[Supplied material Boundary: Start]

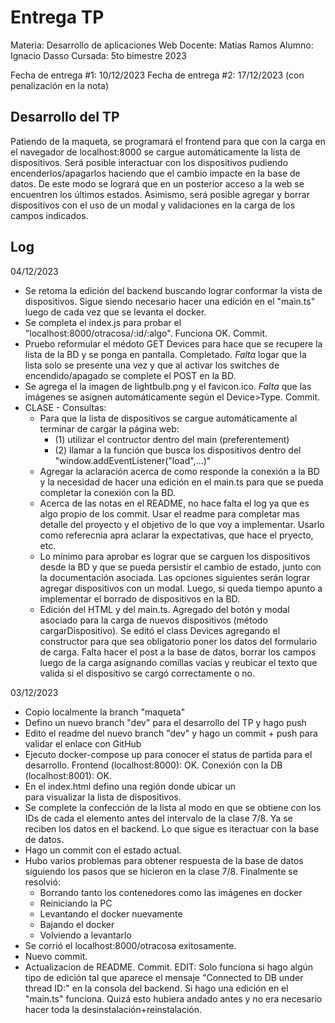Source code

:# Entrega TP

Materia: Desarrollo de aplicaciones Web
Docente: Matías Ramos
Alumno: Ignacio Dasso
Cursada: 5to bimestre 2023

Fecha de entrega #1: 10/12/2023
Fecha de entrega #2: 17/12/2023 (con penalización en la nota)

## Desarrollo del TP
Patiendo de la maqueta, se programará el frontend para que con la carga en el navegador de localhost:8000 se cargue automáticamente la lista de dispositivos.
Será posible interactuar con los dispositivos pudiendo encenderlos/apagarlos haciendo que el cambio impacte en la base de datos. De este modo se logrará que en un posterior acceso a la web se encuentren los últimos estados.
Asimismo, será posible agregar y borrar dispositivos con el uso de un modal y validaciones en la carga de los campos indicados.

## Log
04/12/2023
- Se retoma la edición del backend buscando lograr conformar la vista de dispositivos. Sigue siendo necesario hacer una edición en el "main.ts" luego de cada vez que se levanta el docker.
- Se completa el index.js para probar el "localhost:8000/otracosa/:id/:algo". Funciona OK. Commit.
- Pruebo reformular el médoto GET Devices para hace que se recupere la lista de la BD y se ponga en pantalla. Completado. *Falta* logar que la lista solo se presente una vez y que al activar los switches de encendido/apagado se complete el POST en la BD.
- Se agrega el la imagen de lightbulb.png y el favicon.ico. *Falta* que las imágenes se asignen automáticamente según el Device>Type. Commit.
- CLASE - Consultas: 
    - Para que la lista de dispositivos se cargue automáticamente al terminar de cargar la página web:
        - (1) utilizar el contructor dentro del main (preferentement)
        - (2) llamar a la función que busca los dispositivos dentro del "window.addEventListener("load",...)"
    - Agregar la aclaración acerca de como responde la conexión a la BD y la necesidad de hacer una edición en el main.ts para que se pueda completar la conexión con la BD.
    - Acerca de las notas en el README, no hace falta el log ya que es algo propio de los commit. Usar el readme para completar mas detalle del proyecto y el objetivo de lo que voy a implementar. Usarlo como referecnia apra aclarar la expectativas, que hace el pryecto, etc.
    - Lo mínimo para aprobar es lograr que se carguen los dispositivos desde la BD y que se pueda persistir el cambio de estado, junto con la documentación asociada. Las opciones siguientes serán lograr agregar dispositivos con un modal. Luego, si queda tiempo apunto a implementar el borrado de dispositivos en la BD.
    - Edición del HTML y del main.ts. Agregado del botón y modal asociado para la carga de nuevos dispositivos (método cargarDispositivo). Se editó el class Devices agregando el constructor para que sea obligatorio poner los datos del formulario de carga. Falta hacer el post a la base de datos, borrar los campos luego de la carga asignando comillas vacías y reubicar el texto que valida si el dispositivo se cargó correctamente o no.

03/12/2023
- Copio localmente la branch "maqueta"
- Defino un nuevo branch "dev" para el desarrollo del TP y hago push
- Edito el readme del nuevo branch "dev" y hago un commit + push para validar el enlace con GitHub
- Ejecuto docker-compose up para conocer el status de partida para el desarrollo. Frontend (localhost:8000): OK. Conexión con la DB (localhost:8001): OK.
- En el index.html defino una región donde ubicar un <div> para visualizar la lista de dispositivos.
- Se complete la confección de la lista al modo en que se obtiene con los IDs de cada el elemento antes del intervalo de la clase 7/8. Ya se reciben los datos en el backend. Lo que sigue es iteractuar con la base de datos.
- Hago un commit con el estado actual.
- Hubo varios problemas para obtener respuesta de la base de datos siguiendo los pasos que se hicieron en la clase 7/8. Finalmente se resolvió:
    - Borrando tanto los contenedores como las imágenes en docker
    - Reiniciando la PC
    - Levantando el docker nuevamente
    - Bajando el docker
    - Volviendo a levantarlo
-  Se corrió el localhost:8000/otracosa exitosamente.
- Nuevo commit. 
- Actualizacion de README. Commit. EDIT: Solo funciona si hago algún tipo de edición tal que aparece el mensaje "Connected to DB under thread ID:" en la consola del backend. Si hago una edición en el "main.ts" funciona. Quizá esto hubiera andado antes y no era necesario hacer toda la desinstalación+reinstalación.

[Supplied material Boundary: End]

__Task instructions__
Output only an exact transcription of the lines above from the one with "- Edito el readme" up to and including the one with "- En el index.html".

__Solution to this problem__
- Edito el readme del nuevo branch "dev" y hago un commit + push para validar el enlace con GitHub
- Ejecuto docker-compose up para conocer el status de partida para el desarrollo. Frontend (localhost:8000): OK. Conexión con la DB (localhost:8001): OK.
- En el index.html defino una región donde ubicar un <div> para visualizar la lista de dispositivos.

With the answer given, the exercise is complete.